* Written request: Output each line of the records below as a JSON list of strings, one string per line, omitting blank lines and every picture.

* The data:
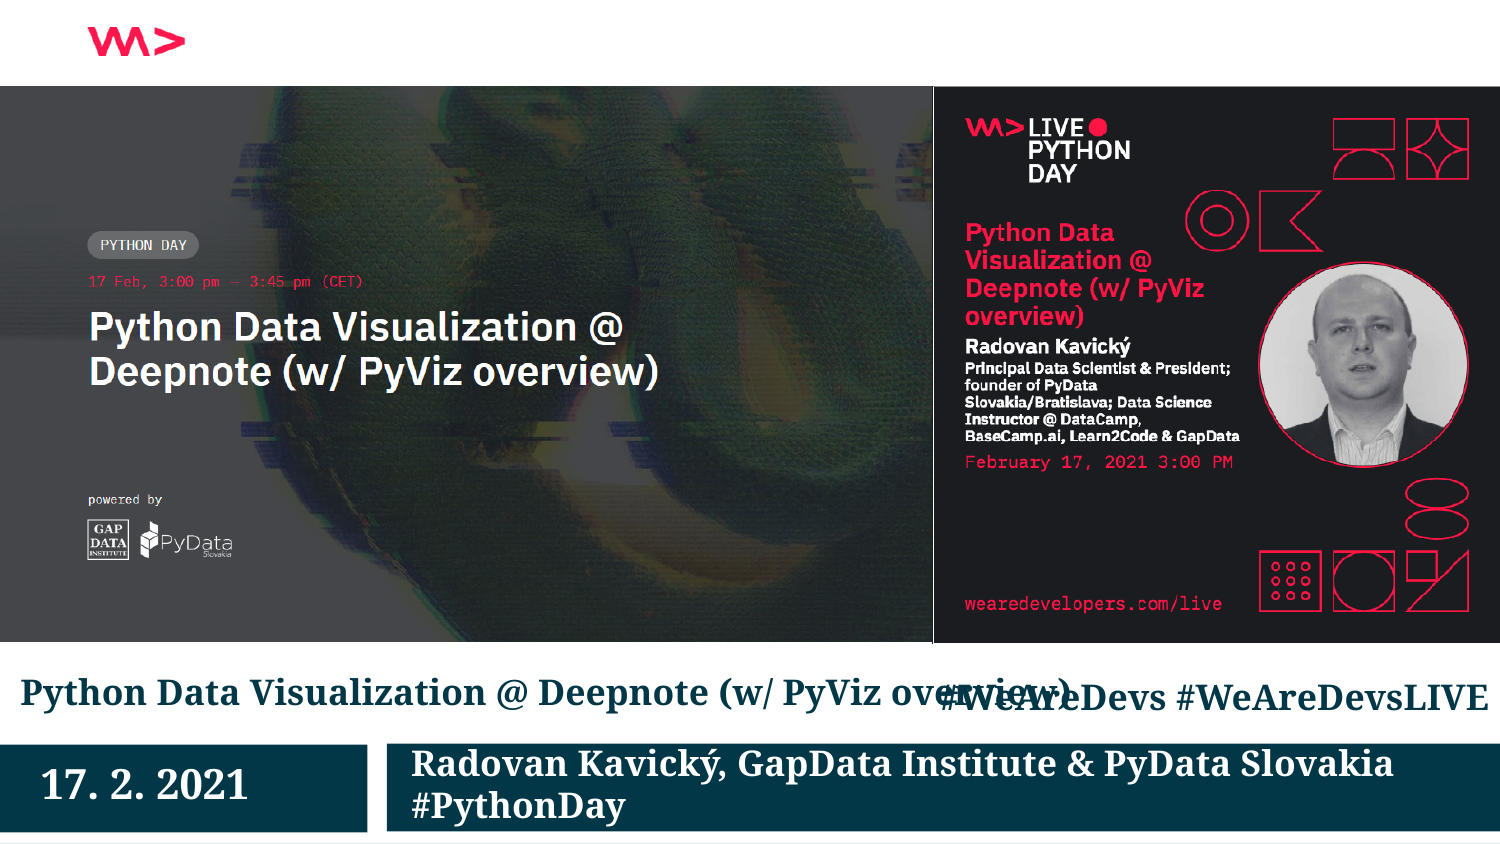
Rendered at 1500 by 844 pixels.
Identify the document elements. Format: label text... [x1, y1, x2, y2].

text_box #WeAreDevs #WeAreDevsLIVE [353, 652, 1500, 751]
text_box Radovan Kavický, GapData Institute & PyData Slovakia #PythonDay [400, 751, 1500, 826]
picture [0, 0, 1500, 741]
text_box Python Data Visualization @ Deepnote (w/ PyViz overview) [9, 599, 1168, 718]
text_box 17. 2. 2021 [29, 741, 378, 826]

* Final result:
[
  "Rendered at 1500 by 844 pixels.",
  "Identify the document elements. Format: label text... [x1, y1, x2, y2].",
  "text_box #WeAreDevs #WeAreDevsLIVE [353, 652, 1500, 751]",
  "text_box Radovan Kavický, GapData Institute & PyData Slovakia #PythonDay [400, 751, 1500, 826]",
  "picture [0, 0, 1500, 741]",
  "text_box Python Data Visualization @ Deepnote (w/ PyViz overview) [9, 599, 1168, 718]",
  "text_box 17. 2. 2021 [29, 741, 378, 826]"
]